A stronger than expected March U.S. employment report sent the dollar higher against most of its developed and emerging-market rivals on Friday.
The ICE U.S. dollar DXY, +0.15% a measure of the buck’s strength against a basket of rival currencies, was up 0.1% at 94.6500 after the data, reversing a decline from earlier in the session.
After weakening in the hours leading up to the data, the dollar abruptly turned after the data was released at 8:30 a.m. Eastern Time, spurred by a strong headline number, and a better-than-expected reading on average hourly wage growth.
Wages grew 0.3% in March, after declining by 0.1% in February. Investors cheered the number as sign inflation will continue to trend higher.
Read: U.S. adds 215,000 new jobs in March as more workers enter labor force
Jameel Ahmad, chief market analyst at FXTM, said the dollar’s gains were limited by the fact that traders still expect only two interest rate increases from the Federal Reserve this year.
“This report gives us a little more confidence that the Fed will be on the right track,” he said.
Ahmad said he’s keeping a close eye on the euro-dollar pair as it nears $1.1350, a key technical level. If the shared currency finished the session below that level, it would suggest another leg lower looms.
The euro EURUSD, -0.0264% was at $1.1390 in recent trade, compared with $1.1381 late Thursday in New York. It traded as high as $1.1438 ahead of the data.
To start the year, the dollar lost some of its appeal amid falling interest rates.
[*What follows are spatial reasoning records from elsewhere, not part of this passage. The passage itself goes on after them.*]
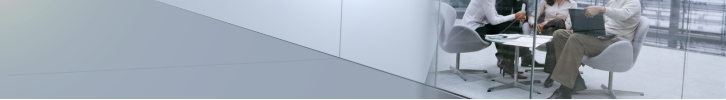
What are the coordinates of `glass partitions` in the screenshot? It's located at (399, 41), (491, 47), (616, 56), (709, 55).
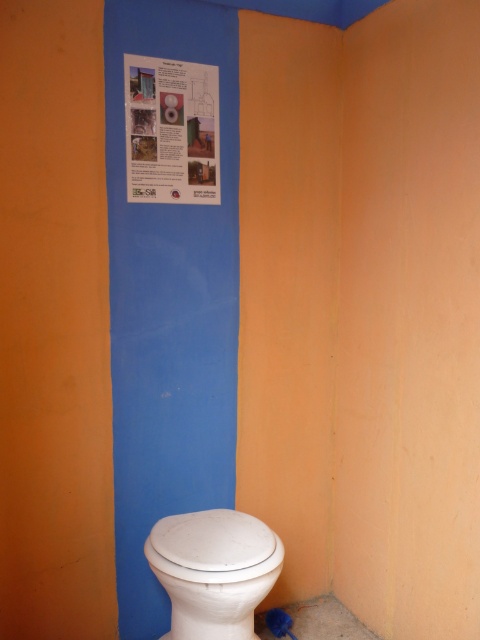
Question: Which of the following is the closest to the observer?

Choices:
 (A) white glossy toilet at lower right
 (B) matte paper poster at upper center

Answer: (A)

Question: Is white glossy toilet at lower right below matte paper poster at upper center?

Choices:
 (A) no
 (B) yes

Answer: (B)

Question: Is white glossy toilet at lower right to the right of matte paper poster at upper center from the viewer's perspective?

Choices:
 (A) yes
 (B) no

Answer: (A)

Question: Does white glossy toilet at lower right appear under matte paper poster at upper center?

Choices:
 (A) no
 (B) yes

Answer: (B)

Question: Which object is farther from the camera taking this photo?

Choices:
 (A) white glossy toilet at lower right
 (B) matte paper poster at upper center

Answer: (B)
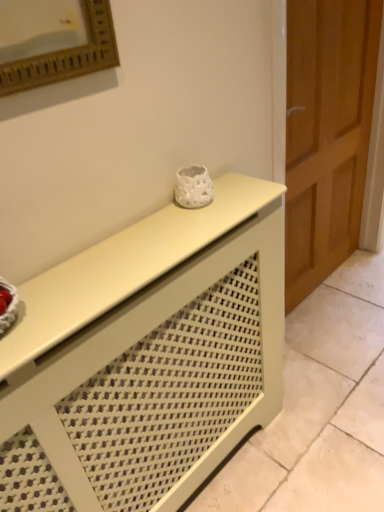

Lower U.S. yields undermined the dollar, and U.S. Treasury notes and bonds marked their best quarter in 4-1/2 years. As bond prices rise, their yields fall.
Read: Payrolls report may show march of workers back into the jobs market
The dollar USDJPY, -0.47% strengthened against the yen immediately after the data, but quickly turned lower, falling to ¥111.95 in recent trade. It traded at ¥112.51 late Thursday.
Beyond the jobs report, three economic reports are slated to arrive at 10 a.m. Eastern, covering construction spending in February, consumer sentiment in March and the March reading for the Institute for Supply Management’s manufacturing index.